Category Archives: Medication

Reviewing Psychiatry Disrupted

Psychiatry Disrupted was released in 2014, making it a relatively new book on the topic of anti-psychiatry. The editor’s introduction argues that anti-psychiatrists often do not focus enough on what an alternative to psychiatry would look like and this book is intended to fill this gap. Since most the well known classic anti-psychiatry texts are rather old and since they usually criticise psychiatry without sufficiently outlining an alternative I was interested in this book. Whilst I am far from being an anti-psychiatrist myself, I wanted to see what a modern alternative to psychiatry would look like. Unfortunately, I think this book fell quite far short of this objective.

Firstly, many articles often criticise psychiatry without actually explaining why psychiatry might be wrong. This does not occur on every issue but sometimes it is stated as a given that psychiatry is in error. For example, some authors simply criticise psychiatric classifications without explaining why they might be flawed. This is problematic because the problems with classifications are complicated. Generally, most psychiatric classifications are trade-offs, a committee having choices over how to formulate them and generally any advantages to a way of classifying will also involve disadvantages. For example, lumping vs splitting, or not otherwise specified being vague but allows more coverage, or having narrow but specific diagnosis vs broader ones which over-lap with each other. Now, it could be argued that psychiatrists are choosing a bad combination of advantages and disadvantages, or that any possible combination of advantages are always outweighed by disadvantages. I don’t think that myself but at least making that argument would be better than an outright dismissal without argument. This occurs too many times in the book.

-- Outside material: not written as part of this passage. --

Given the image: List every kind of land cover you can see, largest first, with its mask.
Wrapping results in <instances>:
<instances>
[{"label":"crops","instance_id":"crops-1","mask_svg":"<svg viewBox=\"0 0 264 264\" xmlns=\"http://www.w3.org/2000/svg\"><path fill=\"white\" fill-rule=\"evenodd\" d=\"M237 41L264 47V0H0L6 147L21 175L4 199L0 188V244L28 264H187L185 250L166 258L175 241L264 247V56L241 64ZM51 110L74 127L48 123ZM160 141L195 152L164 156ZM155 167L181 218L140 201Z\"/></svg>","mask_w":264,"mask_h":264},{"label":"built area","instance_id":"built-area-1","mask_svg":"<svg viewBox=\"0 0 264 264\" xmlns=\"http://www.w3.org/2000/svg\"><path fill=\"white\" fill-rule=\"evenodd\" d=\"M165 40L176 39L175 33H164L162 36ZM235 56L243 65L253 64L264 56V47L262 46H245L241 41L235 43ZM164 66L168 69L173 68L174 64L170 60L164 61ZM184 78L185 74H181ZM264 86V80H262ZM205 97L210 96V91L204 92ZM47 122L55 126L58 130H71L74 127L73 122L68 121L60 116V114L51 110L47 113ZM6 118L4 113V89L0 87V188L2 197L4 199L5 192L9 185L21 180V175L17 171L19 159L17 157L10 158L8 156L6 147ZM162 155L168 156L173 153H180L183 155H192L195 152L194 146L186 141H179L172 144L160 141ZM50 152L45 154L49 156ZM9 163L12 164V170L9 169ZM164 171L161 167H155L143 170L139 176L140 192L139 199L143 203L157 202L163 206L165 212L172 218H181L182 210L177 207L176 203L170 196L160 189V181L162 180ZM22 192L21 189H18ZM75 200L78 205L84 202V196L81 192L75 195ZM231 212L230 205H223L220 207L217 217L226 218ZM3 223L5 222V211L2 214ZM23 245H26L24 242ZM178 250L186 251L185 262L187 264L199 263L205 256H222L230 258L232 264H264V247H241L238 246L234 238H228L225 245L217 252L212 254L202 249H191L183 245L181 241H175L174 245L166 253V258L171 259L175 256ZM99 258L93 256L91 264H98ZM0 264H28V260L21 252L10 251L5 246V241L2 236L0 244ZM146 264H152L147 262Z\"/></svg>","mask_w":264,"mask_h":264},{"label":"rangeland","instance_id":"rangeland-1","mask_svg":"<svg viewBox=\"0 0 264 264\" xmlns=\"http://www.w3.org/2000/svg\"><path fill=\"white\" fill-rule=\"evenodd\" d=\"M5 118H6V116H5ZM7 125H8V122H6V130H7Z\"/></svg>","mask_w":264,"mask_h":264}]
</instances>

Secondly, there was relatively little on what an alternative to psychiatry would look like. There is quite a lot of detail about how different groups with diverse interests could get together to oppose psychiatry. In a sense this moves the anti-psychiatry movement forward, in that we know anti-psychiatry objects to psychiatry and this book shows new ways to go about objecting. But I’m still uncertain what should replace psychiatry. I got the impression that an alternative would involve more psychotherapy, less drugs, more user involvement and more user choice. In principle, I could agree with all that, but doing this would not require an end to psychiatry. This would still leave room for psychiatrists to classify and proscribe drugs, just that psychiatrists would more often refer people for psychotherapy and involve the user more. So this is hardly a massive overhaul of psychiatry. If the anti-psychiatry movement has something more radical in mind then I want to see it explicitly outlined, a detailed alternative of what would replace psychiatry.

The book did have some good points. It went into quite a lot of detail about how various different interests groups might conflict and gave some reasoned arguments about how to resolve these conflicts or who should get priority. It also had some innovative ideas about how different groups could work together. Additionally, it did highlight, often with practical examples, various ways in which psychiatric patients can be oppressed, devalued or misinterpreted, primarily due to false assumptions on the part of psychiatrists and care workers. Some of these issues were subtle and worth reading about.

Classifications and medication

Washington Post headline “Most antipsychotic drugs prescribed to teens without mental health diagnosis, study says” (from article). From the article: “60 percent of those ages 1-6, 56.7 percent of those ages 7-12, 62 percent of those ages 13-18, and 67.1 percent of young adults, ages 19-24, taking these drugs had no outpatient or inpatient claim indicating a mental disorder diagnosis”.

The implicit notion here seems to be one of surprise and concern: surely people should have a diagnosis before they are given drugs. Interestingly, many philosophers of psychiatry might disagree. Philosophers of psychiatry often complain that most people do not neatly fit classifications, typically they meet the diagnostic criteria for numerous classifications, they exhibit symptoms below the threshold of criteria some classifications, their behaviour changes over time so they no longer fits previously diagnosis, the cut off points required for diagnosis are arbitrary conventions, etc. In essence, many philosophers reject the current categorical approach (you have either have this diagnosis or you do not) and instead prefer a dimensional model (you lie on a continuum with normality, exhibiting a range of symptoms to varying degrees [this is somewhat of a simplification]).

A consequence of the dimensional approach is that classifications are not so important. On a dimensional approach a doctor needs know what symptoms you exhibit, not which classification you does a half-hearted job of describing your symptoms. Surely then prescribing medication without providing a diagnosis is perfectly acceptable.

I personally prefer a categorical approach and plausibly this issue over drugs shows an advantage of categorical classifications. You need meet a set of fairly stringent criteria to get a diagnosis. On one hand this means some people who have some but not all the symptoms go undiagnosed, on the other it means diagnosis cannot be (should not be) handed out to all who want it. If a diagnosis is generally required to prescribe strong medication then we have an additional safety net above and beyond the judgment of a single doctor prescribing drugs since diagnosis usually requires a specialist. Of course, there are times when someone needs medication immediately and cannot wait for diagnosis, but surely that situation would not cover half of all adolescents?